I majored in Visual and Environmental Studies. I learned a lot of architectural history, did a lot of drawing and painting and a little design and took a variety of other courses that interested me. I went to grad school in architecture and felt that I didn’t know anything useful at my first job. And despite taking quite a few engineering courses, I still didn’t learn the engineering that you actually need. I was pretty good at the engineering though! There’s a reason you have to work for three years before they’ll let you be registered.
As far as I can tell my older son learned useful CS stuff at CMU.
My younger son’s IR degree got him jobs and he did a lot of writing for some of them. But his most useful skills came from his summer work at Tufts which was organizing conferences and dorm room rentals. He did a lot of scheduling with Excel. I don’t know if any of what he learned was useful for being a Naval Officer.
For me- chemistry then medical school/residency. Yes.
H did the Indian medical route. He says I took a course in everything- true compared to him. Plenty of breadth along with depth before medicine. For him- yes.
For son. Took several physics courses as well as some comp ci but decided on an honors math major. Plenty of other electives. Globally gifted- not tops in any one field but near tops in all. Made it more difficult for top math grad programs with the worldwide competition. Added the rest of the comp sci major (the less theory/math related ones he hadn’t taken) instead of math grad school. He commented to us on his weak programming skills with his job interview testing but got his first software developer job at a major national player in its field. His math skills and therefore thinking skills were likely a reason. On the job practice improved those programming skills. Got recruited to be a software engineer by a major player after a couple of years when he was about to search for a change. He is being intellectually satisfied, self teaches new languages et al, helps team members- and recently had his choice when he wanted to change teams.
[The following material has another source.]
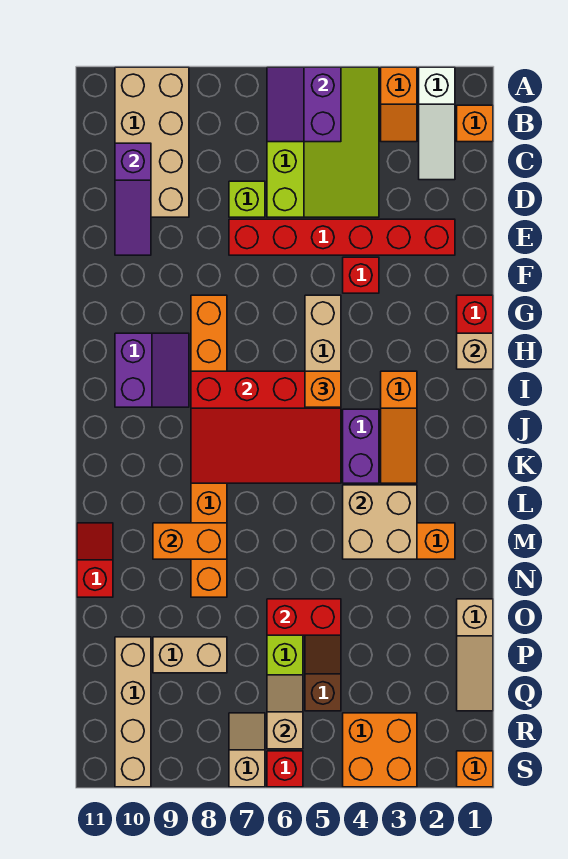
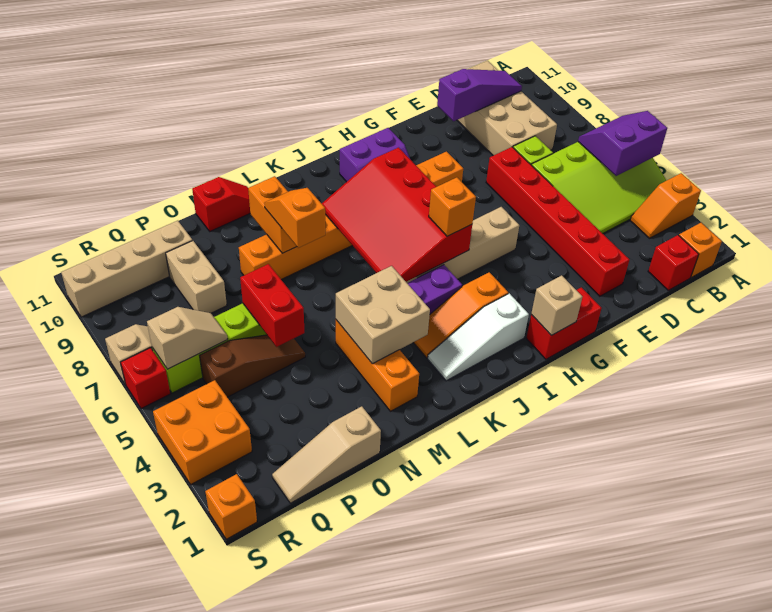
white slope A2:C2 level 1 top A -> white slope I2:K2 level 1 top I
tan brick A9:D10 level 1 -> tan brick C8:D11 level 1
purple slope C10:E10 level 2 top C -> purple slope C10:E10 level 2 top E
red brick F4 level 1 -> red brick C1 level 1
none -> orange slope M7:M8 level 3 top 7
Yes for him.
Read a long article a year or more ago about the importance of math in computer science. I agree. I suspect his innate abilities plus upper level math courses contribute to his abilities in CS.
Just as important- college gave son a true education and not just job skills. He also doesn’t seem aware of how his highly theoretical (including grad level classes for his honors math) math courses influence his thinking.
Earning a BS or BA should have at least required a student to have done writing, research or analysis, problem solving and certainly not just memorizing and test taking.
A major matters if a student wants a certain career such as engineering, accounting, teaching ( at least in many states). And if a graduate degree is necessary, the major may be important. For instance, medicine.
I personally know that some colleges better prepare students for the job market than others. But the fact of the matter is that the success of a person is a combination of many factors. A college cannot make a successful graduate. It can help prepare. But an individuals drive, ambition, talent and or intellect probably has more of an impact.